無駄な自信


盛大に見送られClub Russoを辞めたのは、つい1週間前の話だ。お客様から頂いた花束やプレゼントは開ける事なく部屋の隅に置いたまま…


ニート初日は気が済むまで眠った。そして今まで出来なかったことの一つ、一樹と堂々と手を繋いで街中をデートした。


「引越しは3月の10日だよな?」

『うん』

「ようやく、美咲と一緒に暮らせるんだな」


一樹は横で満面の笑みを浮かべながら、両手を伸ばし天井に掲げた。つい最近までキャバ嬢だった私に何も不満を言わずに横で見守っていてくれた一樹。

今は、この先の仕事のこと生活を考えると不安は耐えないけど…気持ちは前を向いていた。


『家事は絶対分担ね!あたしご飯は作るけど掃除はしたくない』

「はいはい。それくらい分かってる~分担してやれば良いじゃん」

『楽しみだね!』

「おう」


『ねぇ…仕事の件なんだけどさ』

つい、ポロリと口から零れた不安の言葉。


「どうした?」

『いや、あっちに戻ってちゃんと仕事見つかるのかなって』

「あぁ…だよな。

けど簿記の資格とか持ってるし、パソコンの資格もあるだろ?」

『うん』


私は水商売と平行して、21歳~23歳までの間資格の勉強をしていた。

いつかは“水商売を辞める”それを見越していたからかもしれない。


って言っても、日商簿記2級を取ったのはかれこれ2年も前の話で…ほぼほぼ忘れたけどね。

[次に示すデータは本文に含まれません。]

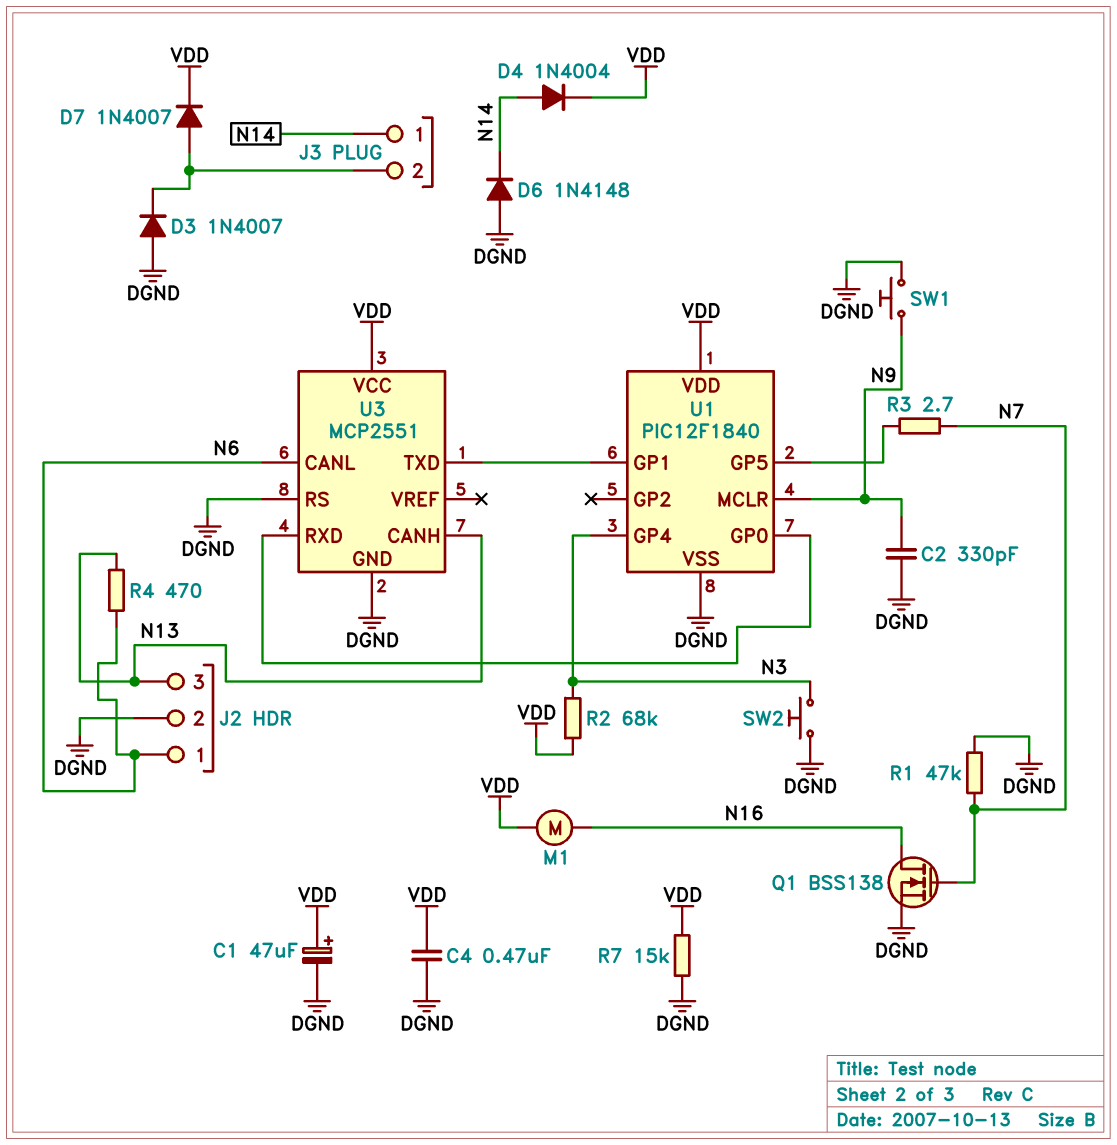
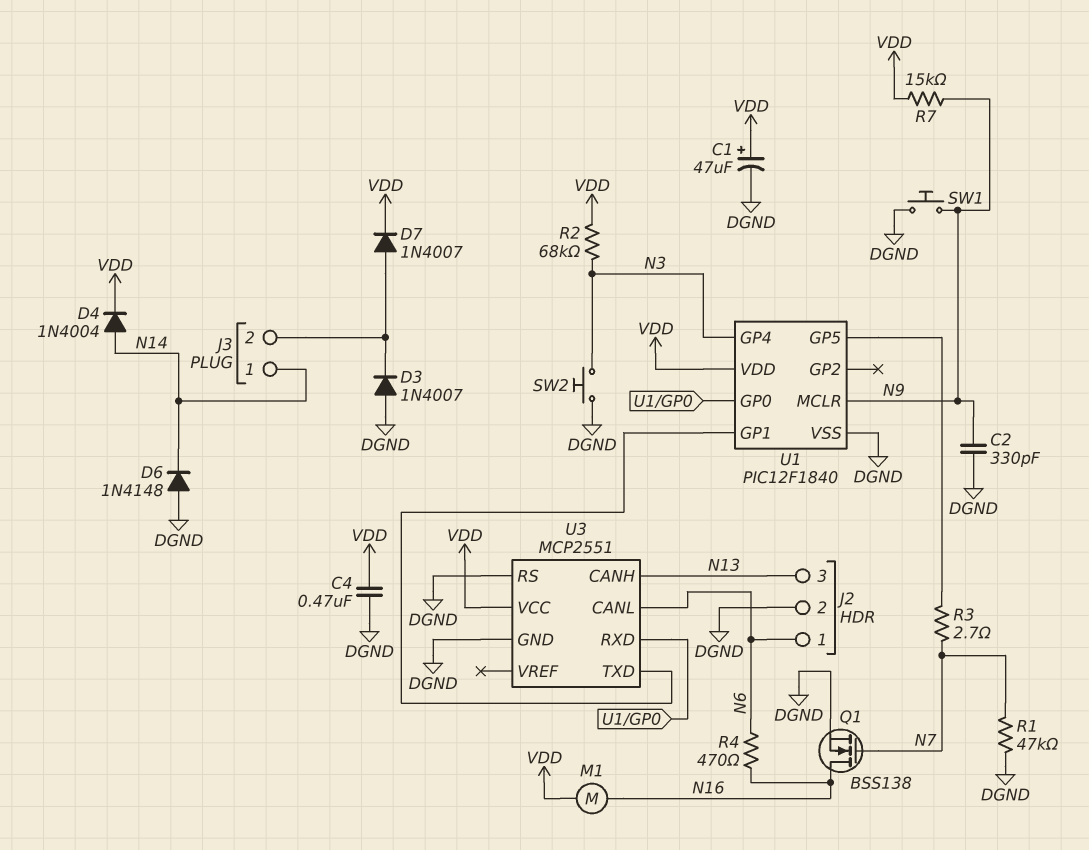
R4: 470 (N6, N13) -> 470 (N6, N16)
R7: 15k (DGND, VDD) -> 15k (N9, VDD)

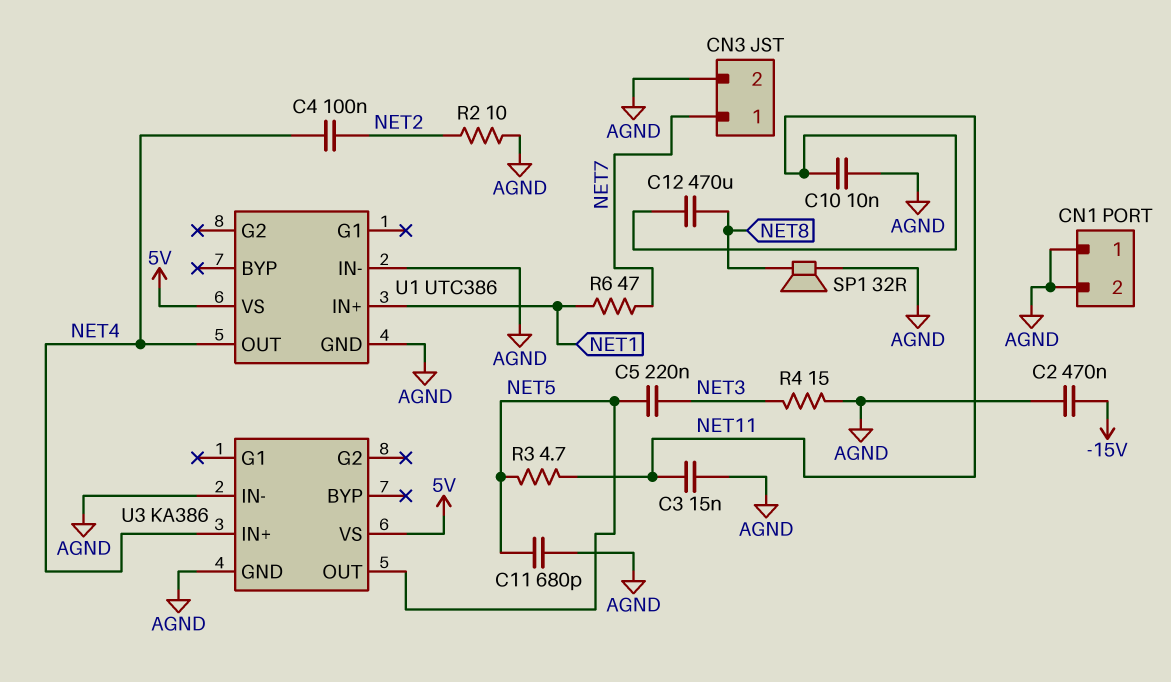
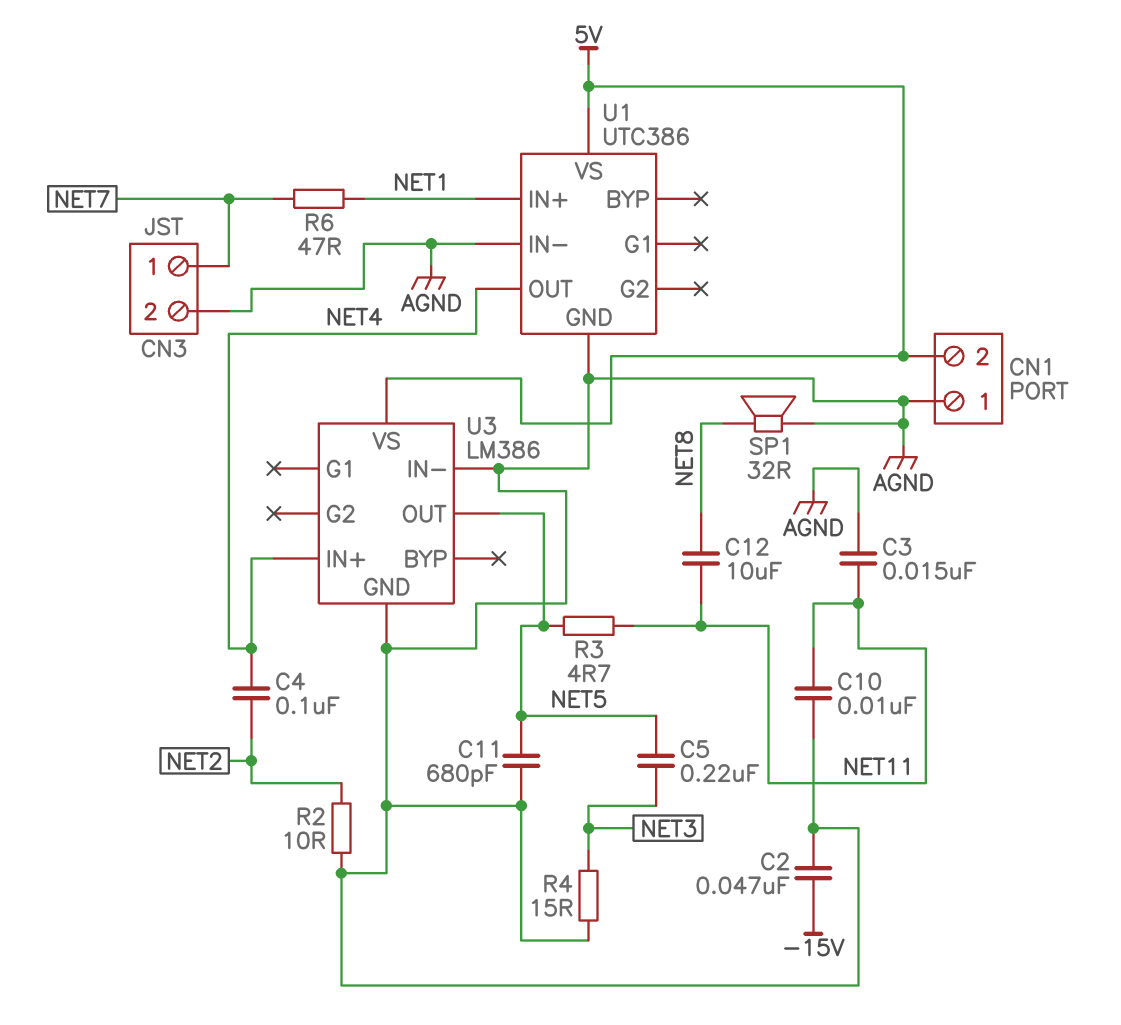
C2: 470nF (-15V, AGND) -> 47nF (-15V, AGND)
C12: 470uF (NET8, NET11) -> 10uF (NET8, NET11)
CN1 pin 2: AGND -> 5V
U3: KA386 -> LM386

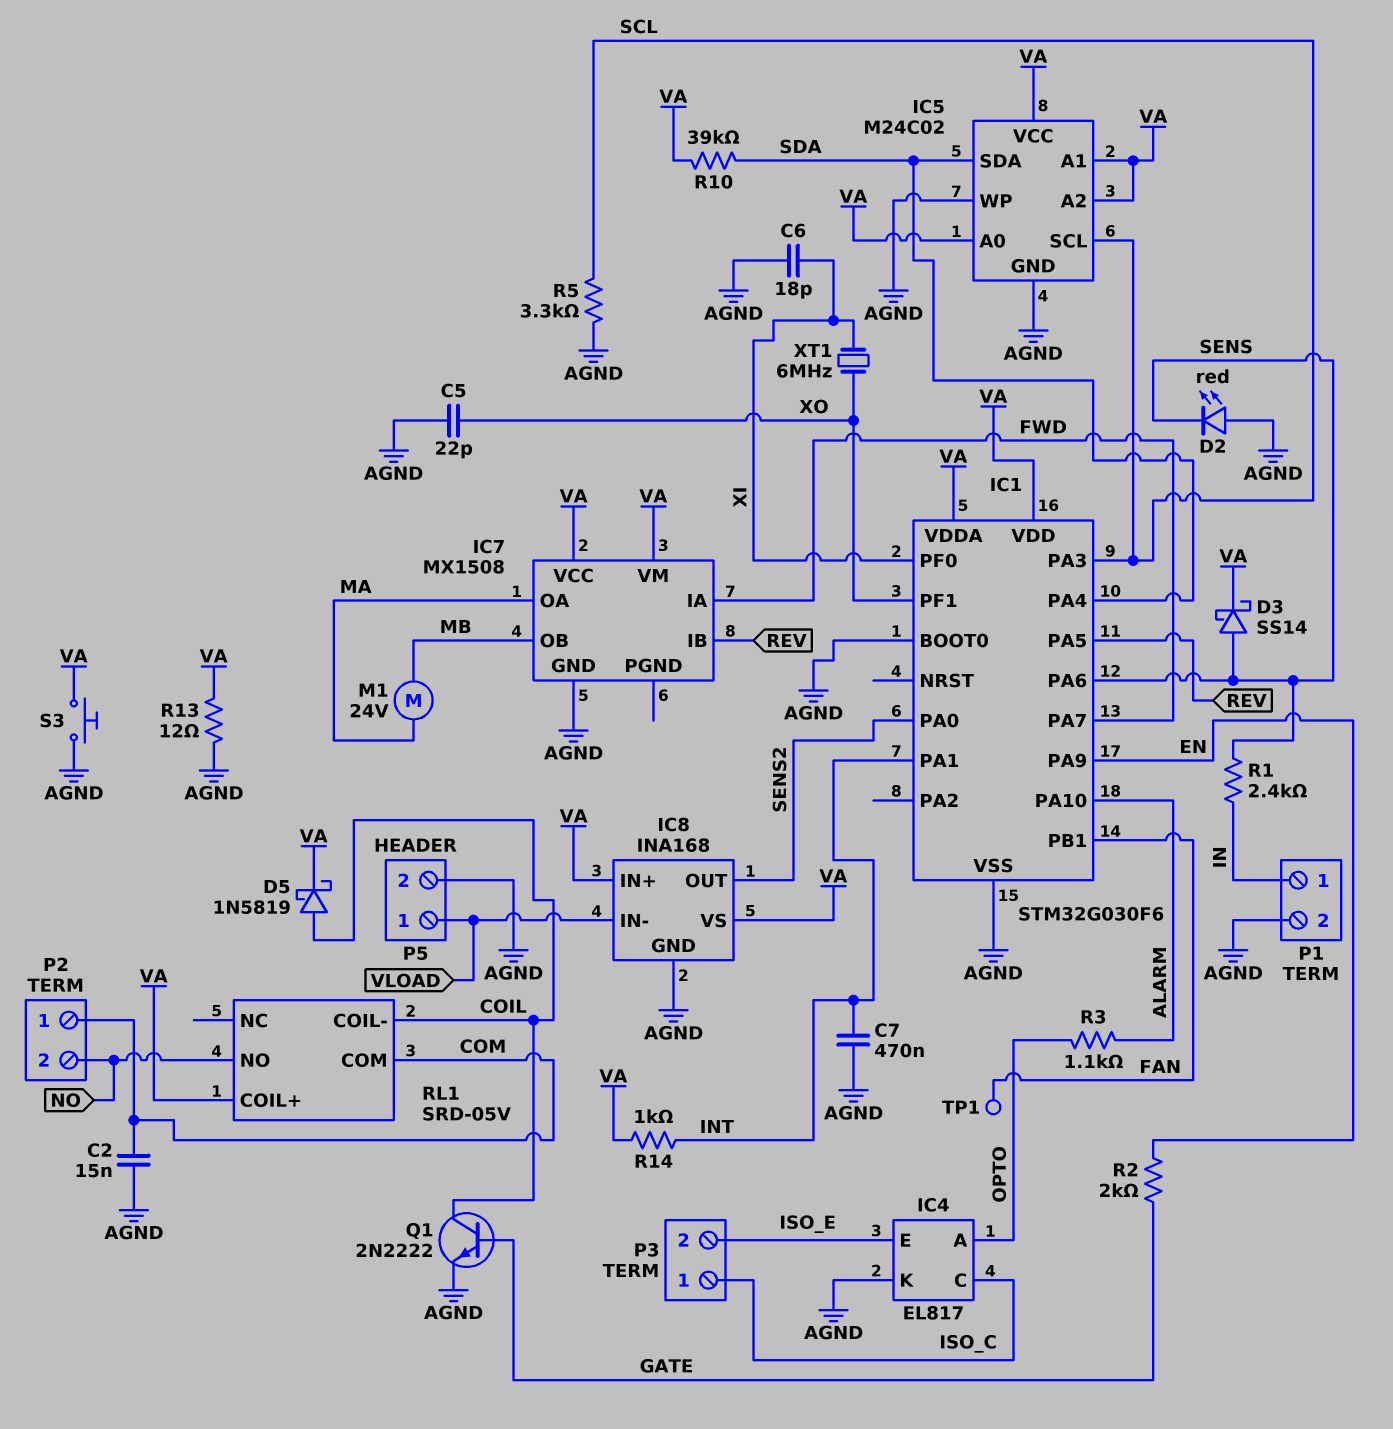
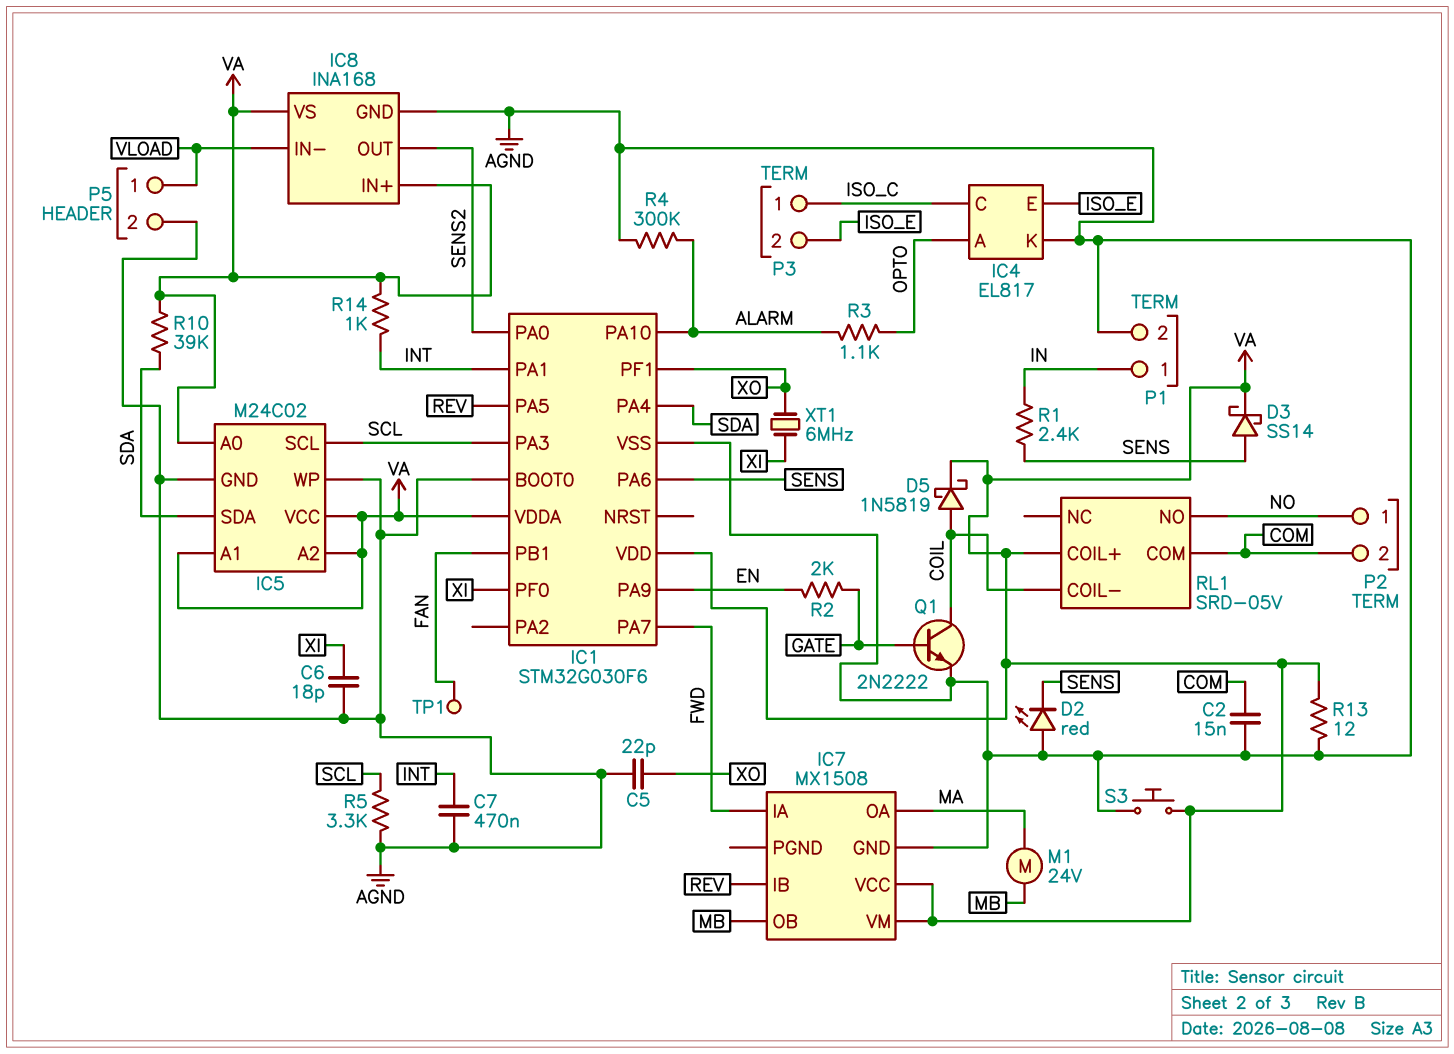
P2 pin 1: COM -> NO
P2 pin 2: NO -> COM
R4: none -> 300k (AGND, ALARM)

「ごめんな…俺がちゃんと美咲を養ってやりたいんだけど、

今はそれが出来なくて」


一樹は伏し目になりながら、その言葉を呟くものだから…部屋の空気は少しだけ重くなった。

仕方ないことなんだ。一樹は同い年で船のお仕事をしている。


1ヶ月間海の上で生活し10日間の休暇だけ丘に降りてくるサイクルで一年の半年を過ごし、もう半分はK町に常駐し仕事をしている。


危険が伴う仕事故に給料は一般会社員の年収よりは良い。とは言え、奨学金や車のローンを払っているらしく流石にそこに自分と言う負担はかけたくない。


それでも、家賃や光熱費は払ってくれると言ってるから気持ち的には少しだけ余裕があるんだ。


『そんな顔しないの!あたしもどうにか働くから!』

「ありがとう!俺も出来る限りは本気で頑張るから」


一樹に笑顔が戻ったことで胸を撫で下ろした。


どうにかなる…今までだって、どうにかしてきたんだもん。


この時は、無駄な自信があった。

夜職から昼職にシフトチェンジすると言うことがどれだけ大変なことかも今一考えてなくて、何処か甘く見ていたんだ。